Thus, your report should never explicitly include numbers that are derived from the data. Don’t write “There are 168 individuals.” Rather, insert a bit of code that, when evaluated, gives the number of individuals.
That’s the point of the in-line code. You’d write something like this:
There are `r nrow(my_data)` individuals.
Another example:
The estimated correlation between x and y was `r cor(x,y)`.
In R Markdown, in-line code is indicated with `r
and `
.
The bit of R code between them is evaluated and the result inserted.
An important point: you need to be sure that these in-line bits of code aren’t split across lines in your document. Othewise you’ll just see the raw code and not the result that you want.
YAML header
Insert, at the top of your R Markdown document, a bit of text like the following:
---
title: "An example Knitr/R Markdown document"

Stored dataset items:
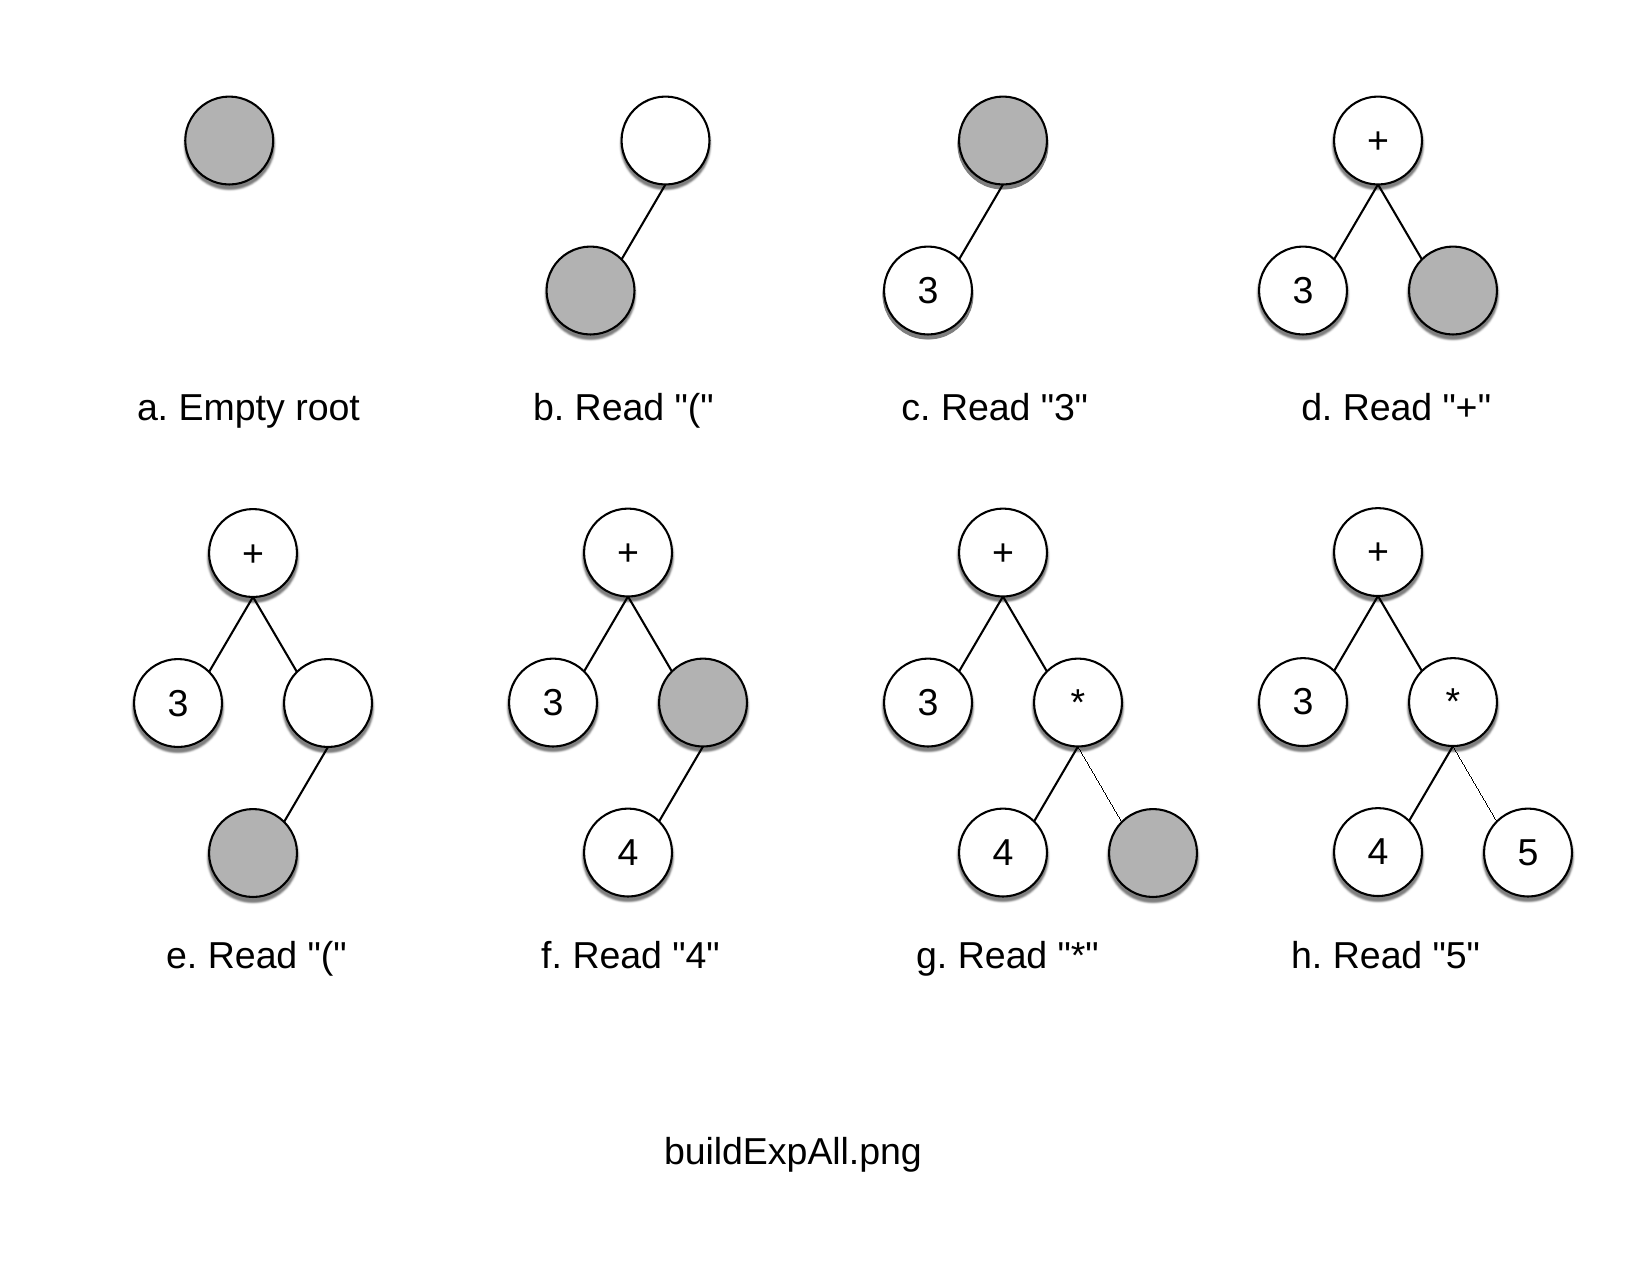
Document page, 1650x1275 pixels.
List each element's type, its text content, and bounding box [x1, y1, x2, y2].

text_box a. Empty root [122, 378, 375, 436]
text_box buildExpAll.png [649, 1123, 937, 1180]
text_box [546, 246, 635, 335]
text_box 3 [884, 246, 972, 335]
text_box 4 [584, 808, 672, 897]
text_box [209, 809, 297, 897]
text_box 3 [134, 659, 222, 747]
text_box c. Read "3" [886, 378, 1104, 436]
text_box + [1334, 508, 1422, 596]
text_box * [1409, 658, 1497, 746]
text_box 3 [884, 658, 972, 747]
text_box h. Read "5" [1276, 926, 1495, 984]
text_box b. Read "(" [518, 378, 729, 436]
text_box * [1034, 658, 1122, 747]
text_box 5 [1484, 808, 1572, 897]
text_box + [209, 509, 297, 597]
text_box [284, 659, 372, 747]
text_box e. Read "(" [151, 926, 362, 984]
text_box 4 [1334, 808, 1422, 897]
text_box [185, 96, 274, 185]
text_box 4 [959, 808, 1047, 897]
text_box [621, 96, 710, 185]
text_box g. Read "*" [901, 926, 1114, 984]
text_box 3 [509, 658, 597, 747]
text_box [1409, 246, 1497, 335]
text_box [659, 658, 747, 747]
text_box [1109, 809, 1197, 897]
text_box 3 [1259, 658, 1347, 747]
text_box + [584, 508, 672, 597]
text_box [959, 96, 1047, 185]
text_box + [1334, 96, 1422, 185]
text_box 3 [1259, 246, 1347, 335]
text_box + [959, 508, 1047, 597]
text_box d. Read "+" [1286, 378, 1507, 436]
text_box f. Read "4" [526, 926, 735, 984]
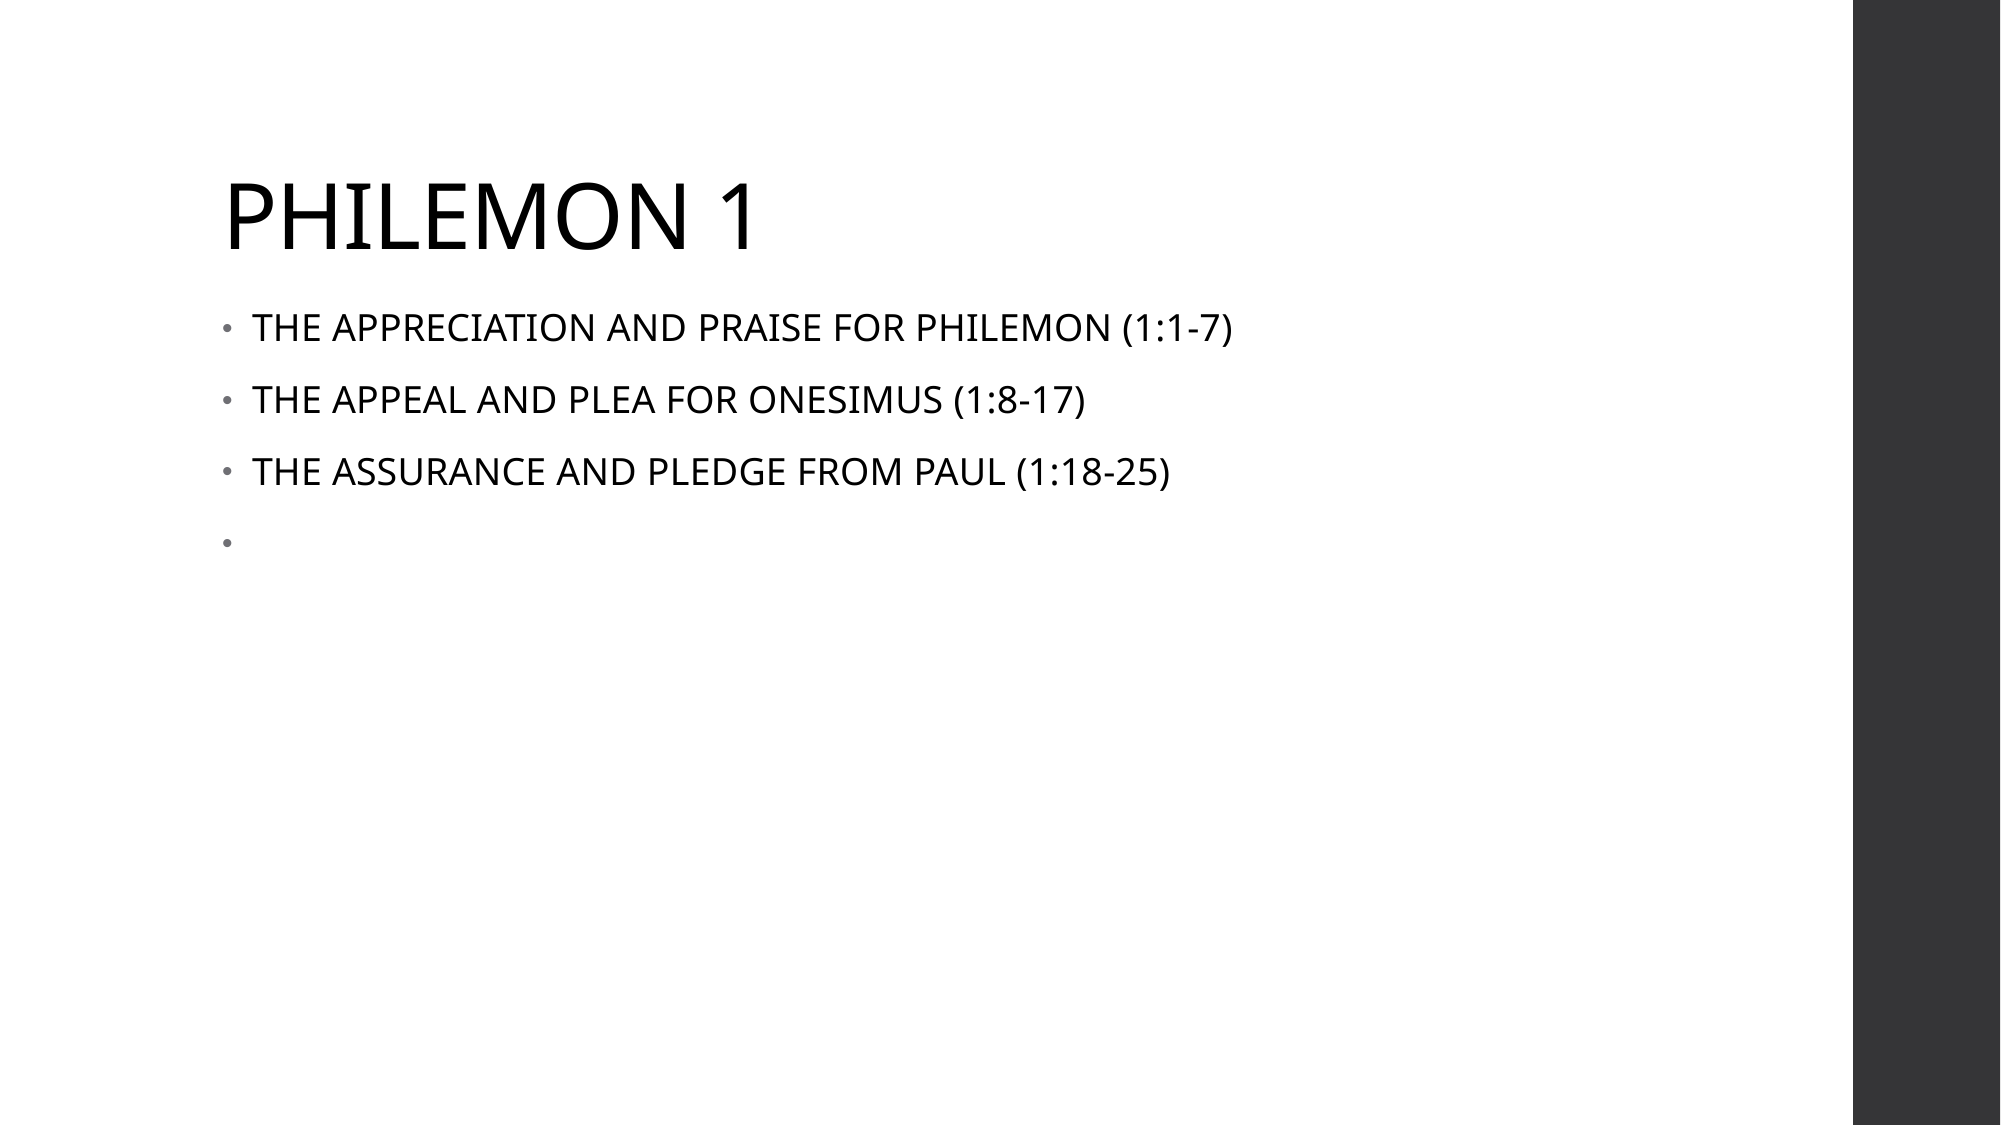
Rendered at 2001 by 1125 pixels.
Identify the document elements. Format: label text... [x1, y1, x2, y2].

title PHILEMON 1 [206, 60, 1797, 278]
list THE APPRECIATION AND PRAISE FOR PHILEMON (1:1-7) THE APPEAL AND PLEA FOR ONESIMUS (1:8-17) THE ASSURANCE AND PLEDGE FROM PAUL (1:18-25) [206, 299, 1617, 1014]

= Task 1 =
In the listing, switch "bounding box" to "enclosing box" in the stretch from its start through the line containing "text_box 4 [1334, 808, 1422, 897]", including that line, and return that stretch with nothing else changed and without the pictures.
= Task 2 =
Resume the text on R Markdown in-line code and the YAML header from the point where it stops.
The R Markdown text and the listing have no connection to each other.

= Task answer 1 =
Document page, 1650x1275 pixels.
List each element's type, its text content, and enclosing box [x1, y1, x2, y2].

text_box a. Empty root [122, 378, 375, 436]
text_box buildExpAll.png [649, 1123, 937, 1180]
text_box [546, 246, 635, 335]
text_box 3 [884, 246, 972, 335]
text_box 4 [584, 808, 672, 897]
text_box [209, 809, 297, 897]
text_box 3 [134, 659, 222, 747]
text_box c. Read "3" [886, 378, 1104, 436]
text_box + [1334, 508, 1422, 596]
text_box * [1409, 658, 1497, 746]
text_box 3 [884, 658, 972, 747]
text_box h. Read "5" [1276, 926, 1495, 984]
text_box b. Read "(" [518, 378, 729, 436]
text_box * [1034, 658, 1122, 747]
text_box 5 [1484, 808, 1572, 897]
text_box + [209, 509, 297, 597]
text_box [284, 659, 372, 747]
text_box e. Read "(" [151, 926, 362, 984]
text_box 4 [1334, 808, 1422, 897]

= Task answer 2 =
author: "Karl Broman"
date: "3 Feb 2015"
output: html_document
---
The final document will then contain a nicely formated title, along with the author name and date. You can include hyperlinks in there:
author: "[Karl Broman](https://kbroman.org)"
and even R code:
date: "`r Sys.Date()`"
This is called the YAML header. YAML is a simple text-based format for specifying data, sort of like JSON but more human-readable.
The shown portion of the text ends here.